President Donald Trump on Friday morning delivered a potentially fatal blow to a compromise immigration bill under development in the House.

Trump said on Fox News' "Fox and Friends" that he is not planning to sign the negotiated measure.

"I'm looking at both of them. I certainly wouldn't sign the more moderate one," Trump said when asked about the two bills teed up for votes next week -- the compromise and a conservative-preferred bill. "I need a bill that gives this country tremendous border security. I have to have that. We have to get rid of catch-and-release."

That was Friday morning. By Friday afternoon, aides were walking back the president's rejection:

President Trump ignited eleventh-hour confusion Friday over Republican efforts to push immigration legislation through the House, saying he wouldn't sign a "moderate" package. The White House later walked back the comments, formally endorsing the measure and saying Trump had been confused.

The campaign-season tumult erupted as GOP leaders put finishing touches on a pair of Republican bills: a hard-right proposal and a middle-ground plan negotiated by the party's conservative and moderate wings, with White House input. Only the compromise bill would open a door to citizenship for young immigrants brought to the U.S. illegally as children, and reduce the separation of children from their parents when families are detained crossing the border — a practice that has drawn bipartisan condemnation in recent days.

Trump has always said he wanted to do something about the DREAMers.

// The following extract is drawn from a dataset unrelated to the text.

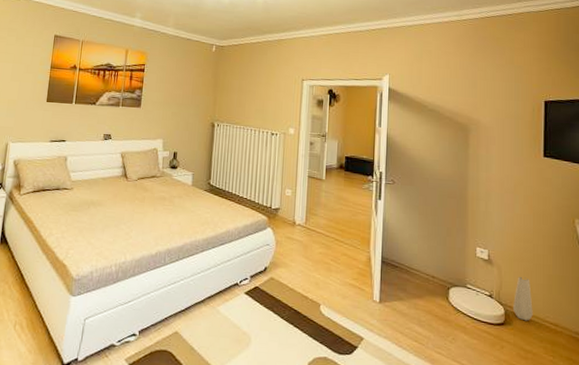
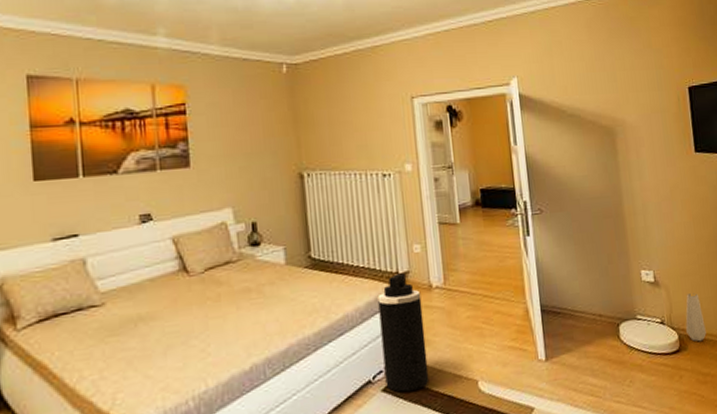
trash can: none [248,208,286,299] -> present [377,273,429,392]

As for separating kids from their parents at the border, his attorney general has been going around the country defending it. Perhaps Jeff Sessions didn't get the memo.

But a senior White House official later said Trump had misspoken and believed his Fox interviewer was asking about an effort by GOP moderates — abandoned for now — that would have forced votes on a handful of bills and likely led to House passage of liberal-leaning versions party leaders oppose. The official, who was not authorized to discuss internal conversations by name, spoke on the condition of anonymity.

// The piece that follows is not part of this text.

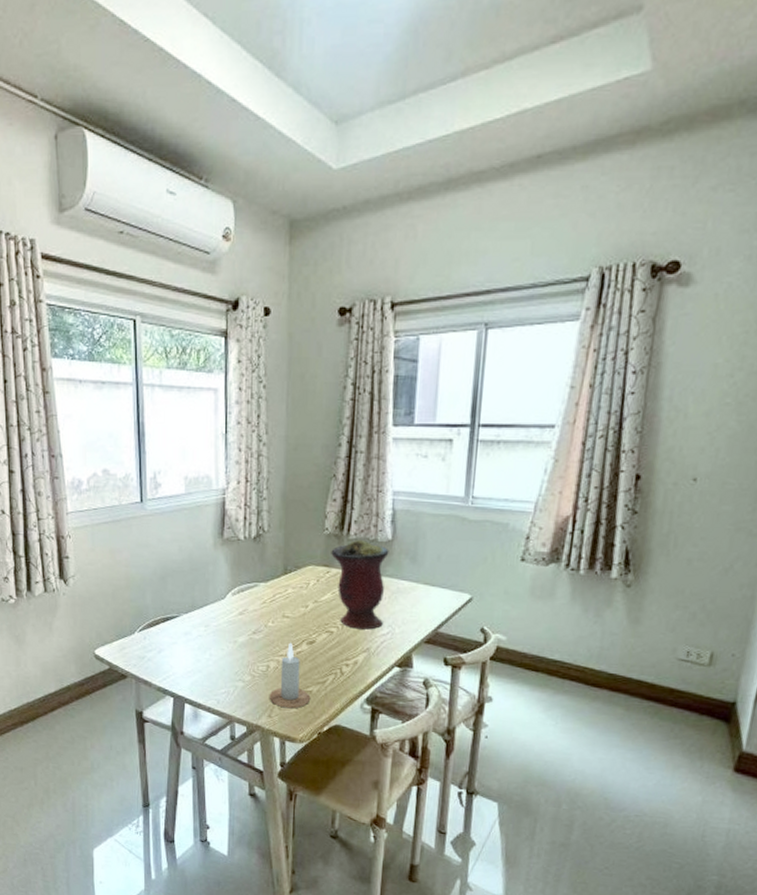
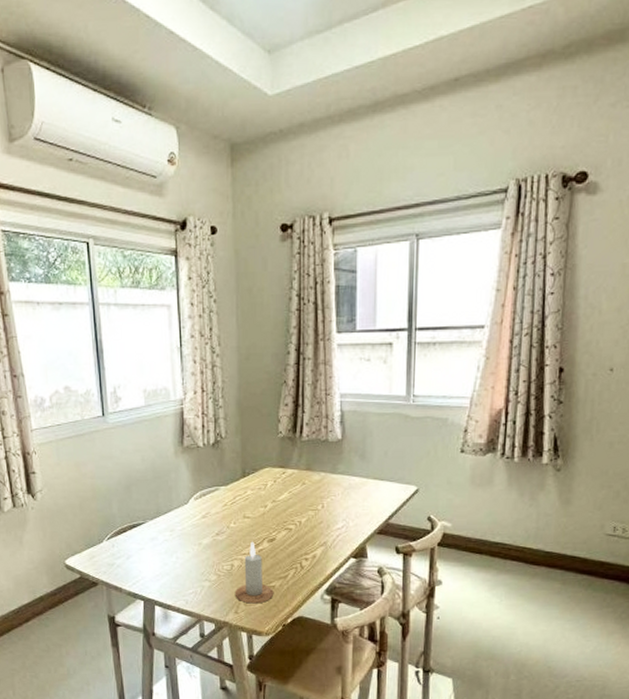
vase: present [331,539,389,630] -> none [286,440,340,525]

The interviewer had specifically asked whether Trump supported a conservative bill penned by Rep. Bob Goodlatte, R-Va., o or "something more moderate," and asked whether he'd sign "either one."

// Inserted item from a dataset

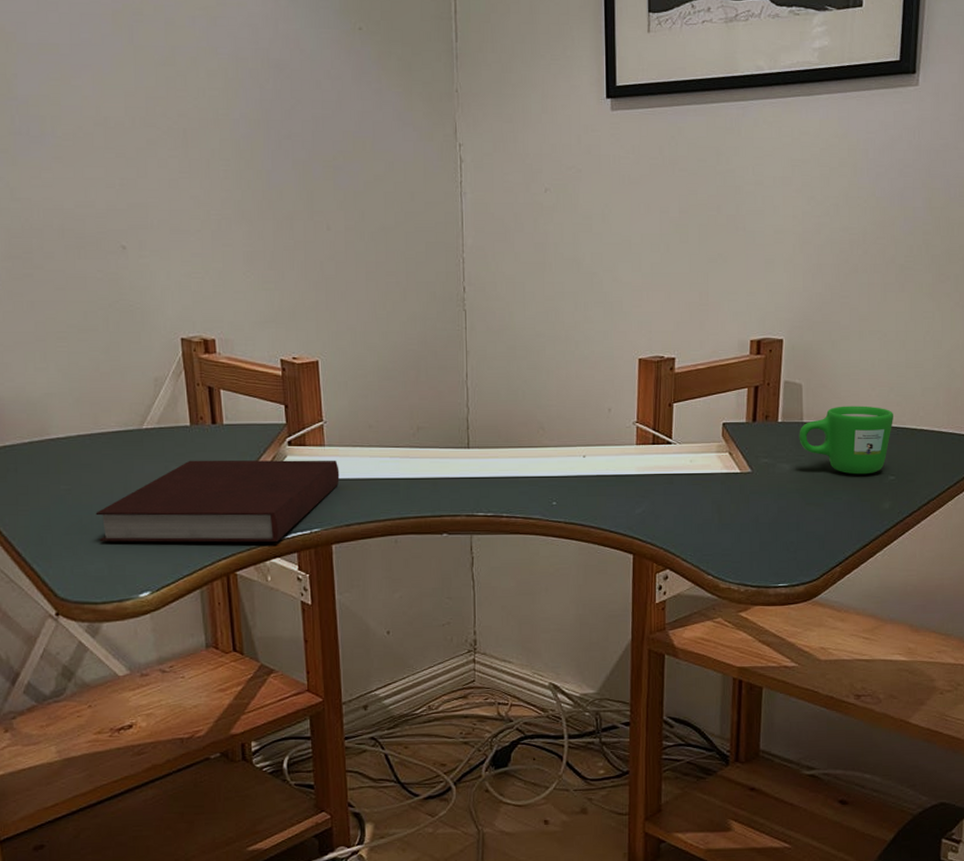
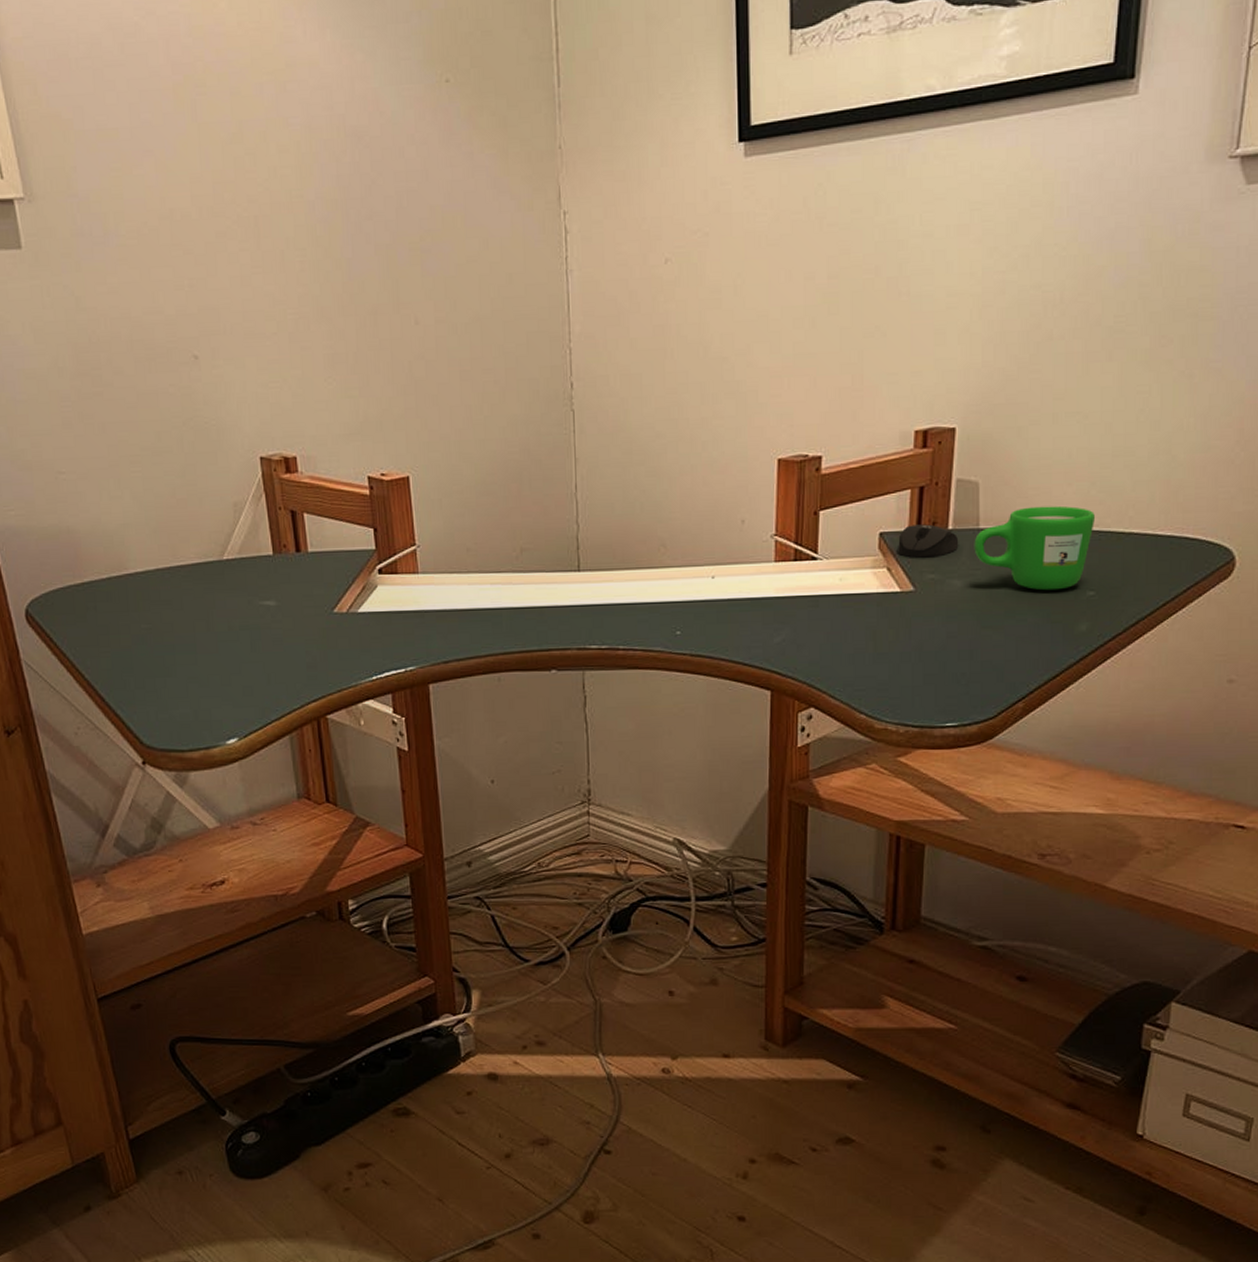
notebook: present [95,460,340,543] -> none [178,589,436,685]
mouse: none [738,417,787,446] -> present [898,524,959,559]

The White House later put out a statement formally endorsing the measure.

"The President fully supports both the Goodlatte bill and the House leadership bill," said White House spokesman Raj Shah, adding that Trump would sign "either the Goodlatte or the leadership bills."

Trump also weighed in by tweet, writing that any bill "MUST HAVE" provisions financing his proposed wall with Mexico and curbing the existing legal immigration system. Those items are included in the middle-ground package.

Speaker Ryan has promised to bring both bills to the floor for a vote, though it's unclear whether there will be enough Democrats to help pass the "moderate" alternative. There are many House Democrats who have sworn never to vote to fund Trump's border wall. But with long-sought protection of DREAMers and reform of the child separation policy, Democrats may take the bait and vote for it.

That Trump was "confused" about which proposal he was talking about may have been the product of misunderstanding an interviewer's question. Or it may have been a careless, off the cuff remark. Whatever the reason, it raises the question: What will Trump's position on the immigration bills be tomorrow?

 

Monica Showalter adds:

That's exactly the point, President Trump keeps his opponents on their backfoot. This essay, by FrontPage's Daniel Greenfield pretty well explains the Trumpian tactic. The only people who don't like it are those who are already in opposition to Trump, because what he's doing is making them uncomfortable with the uncertainty he churns for them. The rest of us can reasonably infer, based on Trump's past decisions, that he is unlikely to turn on us to please Democrats and achieve cocktail party status invitations. Trump is the cocktail party.